Passos N.212, Abril 2019

O nó

Quanto mais o tempo passa, mais a evidência vai ficando nítida: a crise que estamos vivendo há tempos – essa famigerada “mudança de época” da qual todo dia descobrimos novas facetas – tem um aspecto ruim. A confusão e a desorientação desembocam cada vez mais em rancor, raiva, tensão. É como se houvesse um endurecimento generalizado da musculatura e do coração perante uma ameaça que se revela concreta, mas ao mesmo tempo vaga, não identificável num ponto preciso. E então se responde fechando-se ao outro, quem quer que seja: erguendo muros, intensificando fronteiras e divisões. Palavras essas que têm marcado esta estação política. Em toda parte.
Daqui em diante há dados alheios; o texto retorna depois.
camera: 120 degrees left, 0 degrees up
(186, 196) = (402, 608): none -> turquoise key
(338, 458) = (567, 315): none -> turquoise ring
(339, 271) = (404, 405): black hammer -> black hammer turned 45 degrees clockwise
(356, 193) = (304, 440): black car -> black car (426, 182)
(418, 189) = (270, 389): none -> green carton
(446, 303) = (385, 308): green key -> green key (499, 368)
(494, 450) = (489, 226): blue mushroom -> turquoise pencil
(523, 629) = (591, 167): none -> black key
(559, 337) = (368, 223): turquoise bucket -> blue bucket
Porque o fenômeno é global: atinge o Brasil, que após tantas tragédias e confusões políticas vê sua população cada vez mais dividida; a Europa, que se despedaça sob os tiros dos neosoberanismos; os Estados Unidos de Trump; a crise da Venezuela... E o denominador comum, o que está por trás desse fechamento em si mesmo, no fim das contas é simples: o medo. Medo de perder o que se tem – ou de não conseguir alcançar o que se imagina. Medo ao ver desmoronar certezas e hábitos. Medo de se descobrir, em última instância, irrelevante, arrastado por fenômenos muito maiores do que nós: a imigração, a globalização... “Esta crise não é, acima de tudo, política ou econômica, mas antropológica, porque tem a ver com os fundamentos da vida pessoal e social”, observou Julián Carrón algum tempo atrás numa entrevista ao Corriere della Sera.
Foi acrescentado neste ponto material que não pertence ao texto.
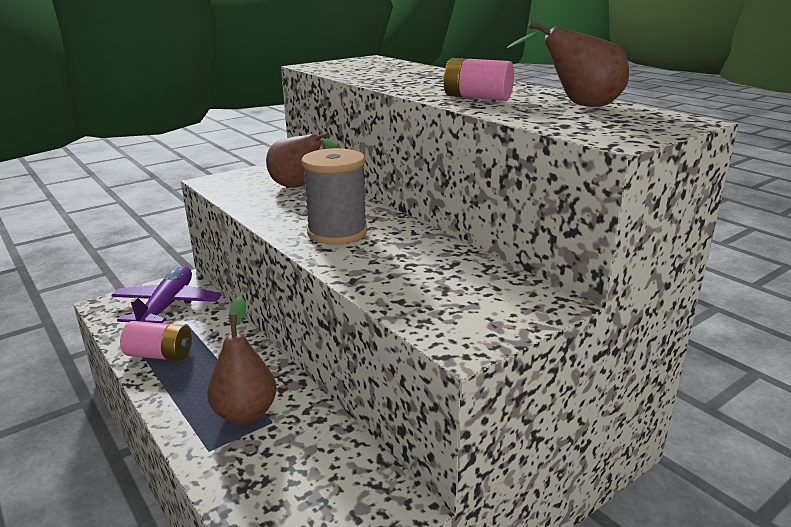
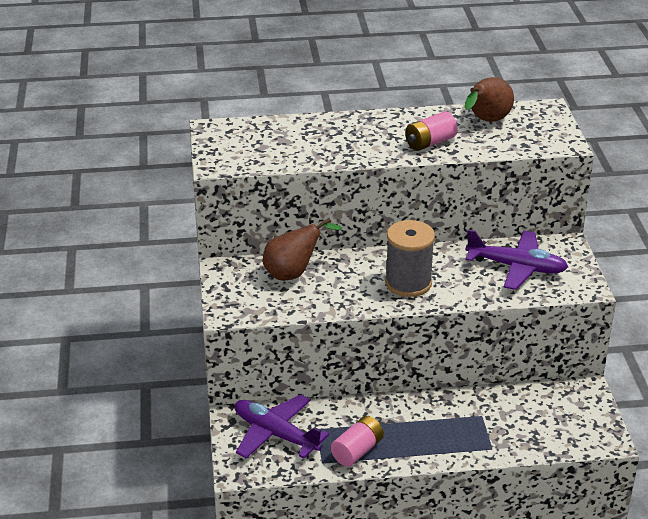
camera: 60 degrees left, 10 degrees up
(245, 413) = (465, 424): brown pear -> none
(446, 281) = (517, 267): none -> purple plane

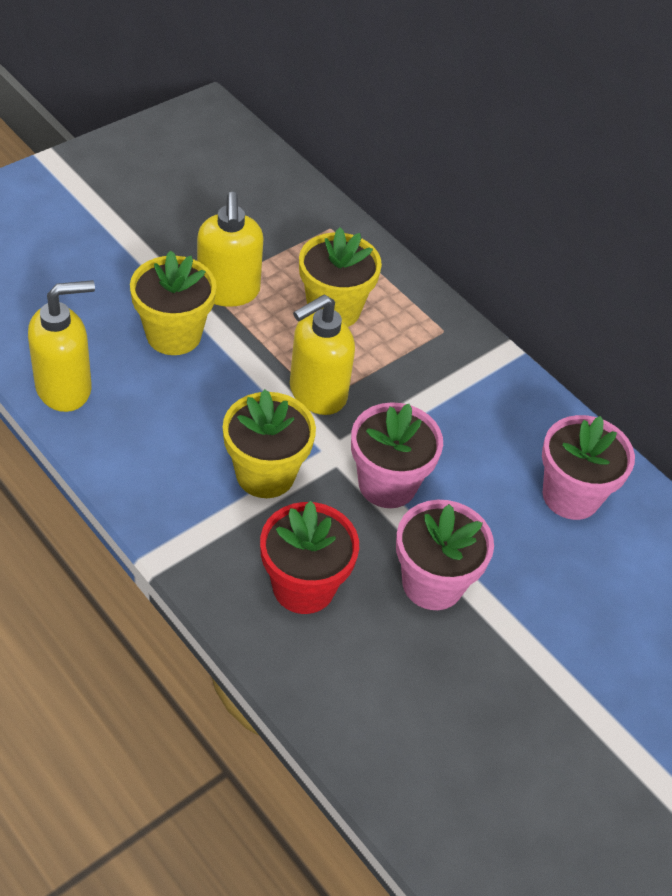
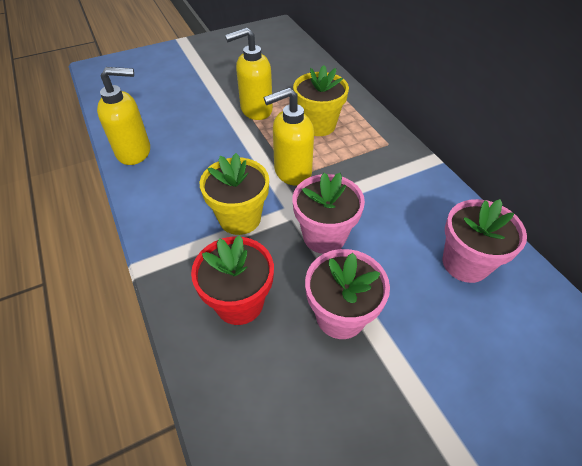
camera: 20 degrees right, 0 degrees up
(173, 335) = (213, 129): yellow flower pot -> none
(228, 291) = (255, 110): yellow soap dispenser -> yellow soap dispenser turned 60 degrees clockwise

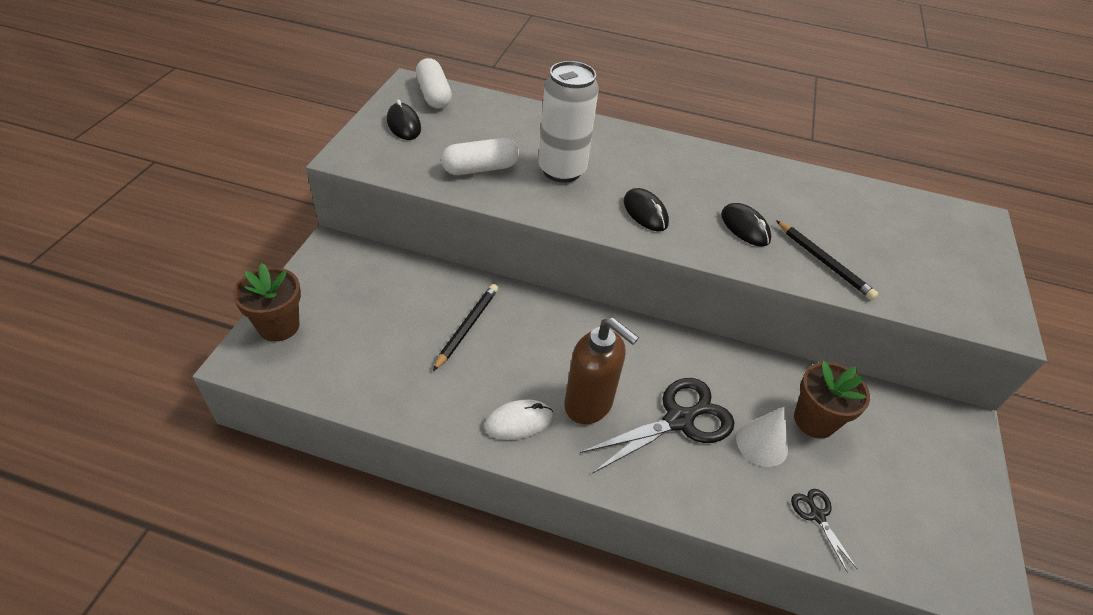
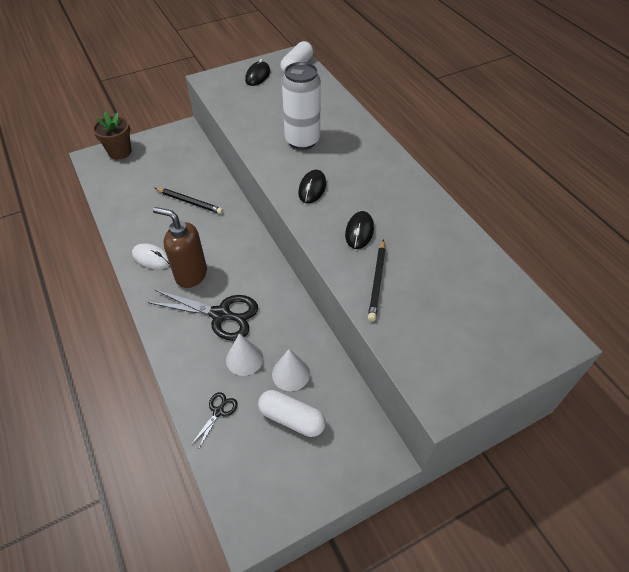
camera: 50 degrees right, 5 degrees up
(467, 327) = (190, 202): black pencil -> black pencil turned 45 degrees clockwise
(480, 168) = (261, 117): white capsule -> white capsule (291, 418)
(589, 405) = (191, 275): brown soap dispenser -> brown soap dispenser turned 120 degrees clockwise
(814, 420) = (291, 373): brown flower pot -> white cone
Pode parecer estranho dizer que o grande nó que a política deve desatar hoje seja justamente essa incerteza existencial, antes ainda das discussões sobre a economia, a política externa ou os imigrantes. Contudo, se é verdade que a raiz da crise é tão profunda, perguntar-se de onde é possível recomeçar para construir uma casa comum mais sólida coincide, no fim, com uma pergunta radical: o que pode derrotar esse medo? Não é uma questão para sociólogos. Enquanto não for encarada, não entramos no mérito real dos problemas. Se não for levada em consideração, sendo considerada óbvia para passarmos apressados ao “depois”, ao como resolver “as questões concretas”, ficamos condenados a permanecer na superfície e, em última instância, estéreis: tapando um vazamento, abre-se outro maior mais para lá. Se, porém, nos damos conta de que o horizonte é esse, até o jeito de encarar as “questões concretas”, muito concretamente, muda.
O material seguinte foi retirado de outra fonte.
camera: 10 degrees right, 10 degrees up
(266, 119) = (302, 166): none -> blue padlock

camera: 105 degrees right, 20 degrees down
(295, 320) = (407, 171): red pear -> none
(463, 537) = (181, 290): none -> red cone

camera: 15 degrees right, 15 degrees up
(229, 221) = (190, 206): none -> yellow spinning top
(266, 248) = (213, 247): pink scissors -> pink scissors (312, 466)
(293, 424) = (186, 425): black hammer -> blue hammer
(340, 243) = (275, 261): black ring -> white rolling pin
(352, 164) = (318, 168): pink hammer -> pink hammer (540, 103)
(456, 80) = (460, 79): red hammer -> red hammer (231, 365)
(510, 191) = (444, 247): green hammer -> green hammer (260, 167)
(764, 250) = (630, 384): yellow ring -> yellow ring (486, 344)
E aqui entra em jogo a outra questão tão importante: o que é que nós católicos temos para oferecer sobre isto? A fé tem algo a dizer diante dessa incerteza? É capaz de gerar pessoas que não fiquem sufocadas, que descubram o gosto e a paixão em trabalhar – onde estiverem, pouco importa a função – para construírem juntas? É capaz de gerar testemunhas de uma superabundância que reaviva o interesse pelo bem comum, de uma “forma de vencer o medo adequada aos desafios hodiernos”, como disse Carrón naquela entrevista? Pois bem: a Passos, desta vez, fala disto. Tanto nos Destaques, onde contamos histórias ao alcance de todos, quanto nas cartas, na reportagem sobre a Venezuela... Porque há pessoas que constroem. Para todos.